Even though you can screen applicants by calling up past landlords, requiring good credit, and asking for proof of income, life happens. Your renters may have to deal with unexpected illnesses or job loss - or they may simply decide to stop paying. When this happens, you’ll need to make sure you have enough money to still cover your mortgage despite the renter(s) not paying - in all likelihood, you will need to eat the loss yourself. 

Emotions:

Whether you have to evict someone, collect late rent or simply have difficult conversations about keeping the noise down or not smoking indoors, being a landlord often involves emotional labor. If you’re someone who’s more sensitive to confrontation, you might be better off hiring a property manager to deal with issues as they arise.

While renting your home can be a great way to build on your investments, it’s worth taking time to consider whether you’re actually ready to take on the stress and responsibility involved. 

Should I sell my house or rent it out: do you plan on coming back?

For homeowners who may need to move for jobs or school, renting out their home can ensure they have a house to come back to later on.

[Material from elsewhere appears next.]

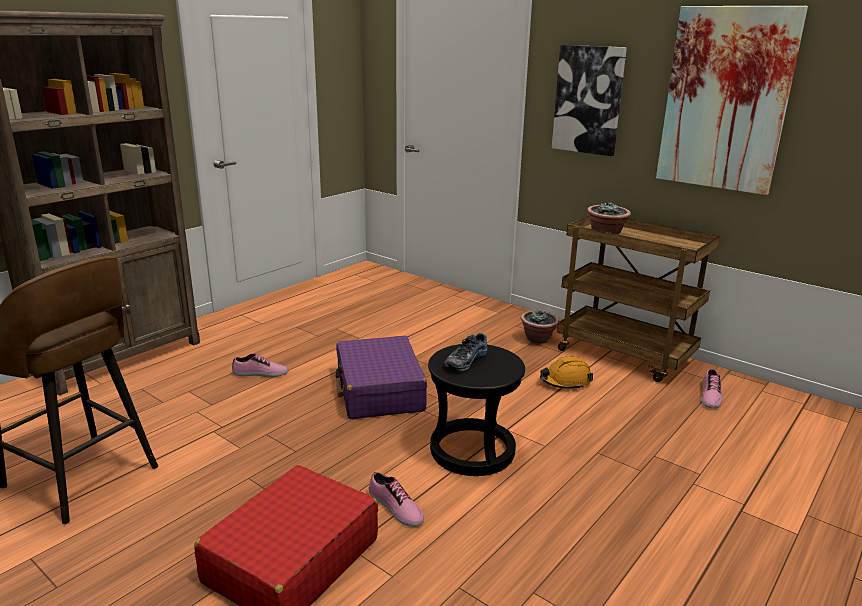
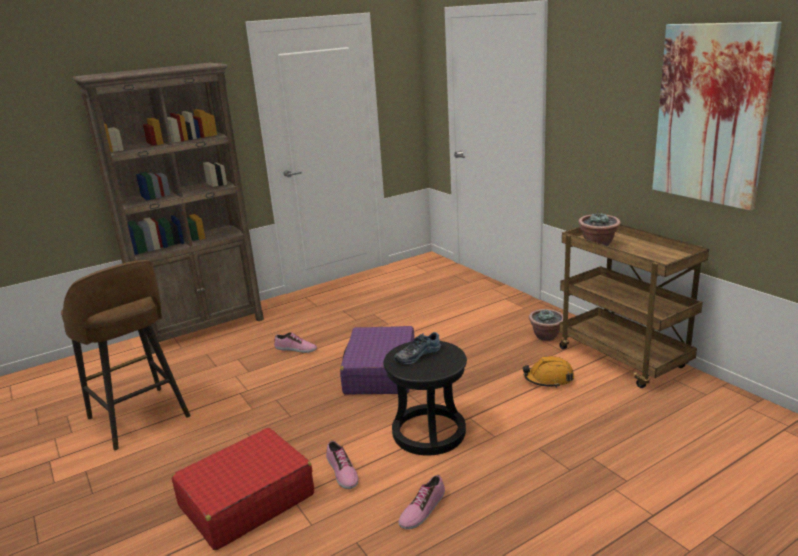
camera: 20 degrees right, 0 degrees up
picture [552,45,627,156] -> none
shoe [701,369,722,409] -> shoe moved to [399,475,445,529]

This can be a huge advantage in competitive markets like Washington, DC or Denver, where reasonably-priced homes are often snapped up quickly in bidding wars. Knowing that the move back doesn’t require the stress of months of house hunting can be a huge plus. And if home prices have risen in the time you’ve left, being able to move into your rental property can help you save significantly. 

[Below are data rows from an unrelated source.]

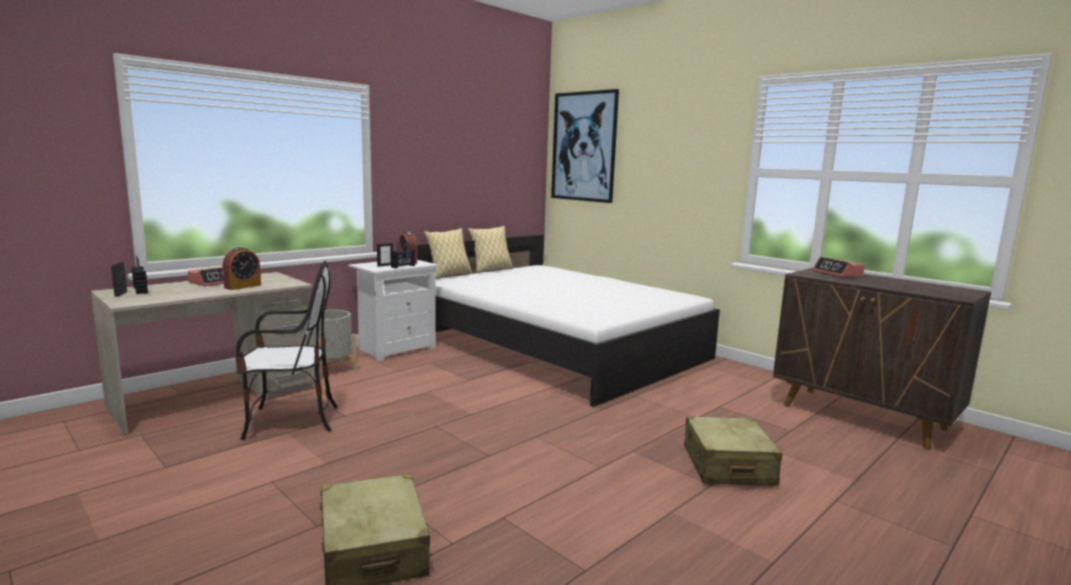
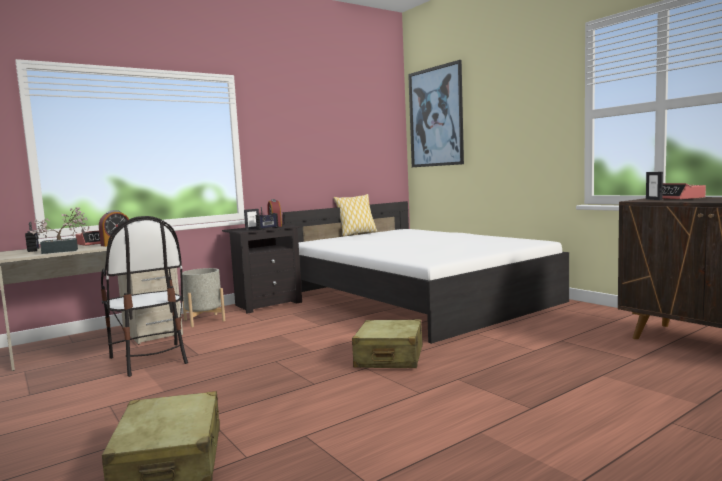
camera: 10 degrees right, 5 degrees down
picture frame [111,262,127,297] -> picture frame moved to [646,172,663,200]
chair [235,261,338,440] -> chair turned 60 degrees clockwise [101,216,188,377]
white nightstand [348,260,439,361] -> black nightstand [222,224,302,314]
pillow [424,228,472,279] -> none
beige suitcase [684,416,782,486] -> beige suitcase moved to [352,319,423,368]
none -> potted plant [30,207,90,254]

Before renting your house out for this reason, make sure you understand your tenants' rights and your rights as a landlord. In most states and cities, if your tenant is in a month-to-month contract with you they require a full 30 days notice to vacate. And if you’ve signed a longer lease, like six months or a year, then you will need to honor the terms of the lease agreement.

What happens if you change your mind?

Of course, you can always rent out your house now and opt to sell it in the future if a renter damages your floors and gets on your last nerves. What you should keep in mind, though, is that rented properties can be more difficult to sell.

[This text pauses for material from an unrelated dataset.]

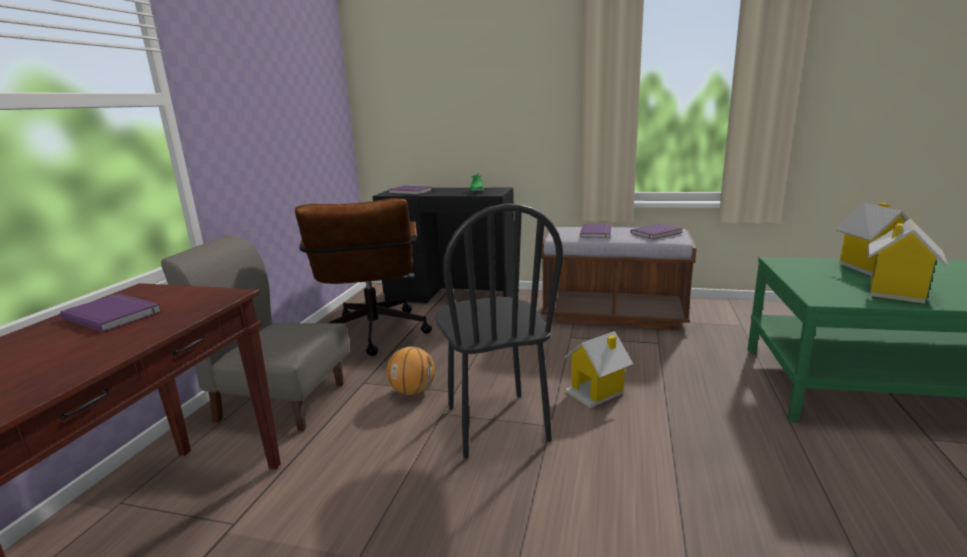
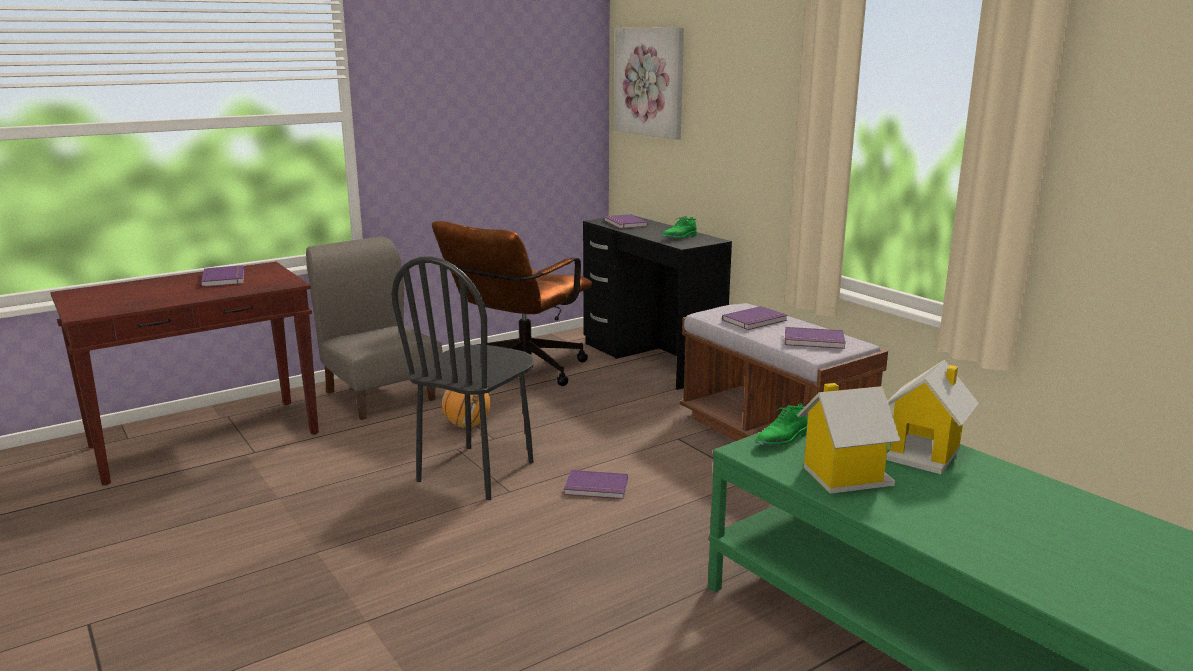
camera: 40 degrees right, 0 degrees up
toy house [564,331,633,408] -> purple book [564,470,628,499]
none -> picture [614,27,684,140]
none -> green shoe [755,404,808,446]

“The challenge is that it’s really hard to sell a tenant-occupied property,” explains Gesswein. “It’s generally much easier to sell the property once it's vacant because even though the tenants will say they’ll allow showings, they usually don’t. They tend to be difficult.”

It’s worth keeping in mind that interested buyers will often want to view homes on the same day, but many leases require 24 hours notice before a landlord comes by, which can create a difficult quandary when you’re trying to sell your home.

Renting out your house: Is it worth it? 

There are advantages and disadvantages to renting your home, rather than selling it immediately. If you’re unsure about your home’s current value and whether it would sell for a fair price in the current market, consider contacting a local agent for a consultation. They can give you a better idea of whether it makes sense to sell now or wait and rent.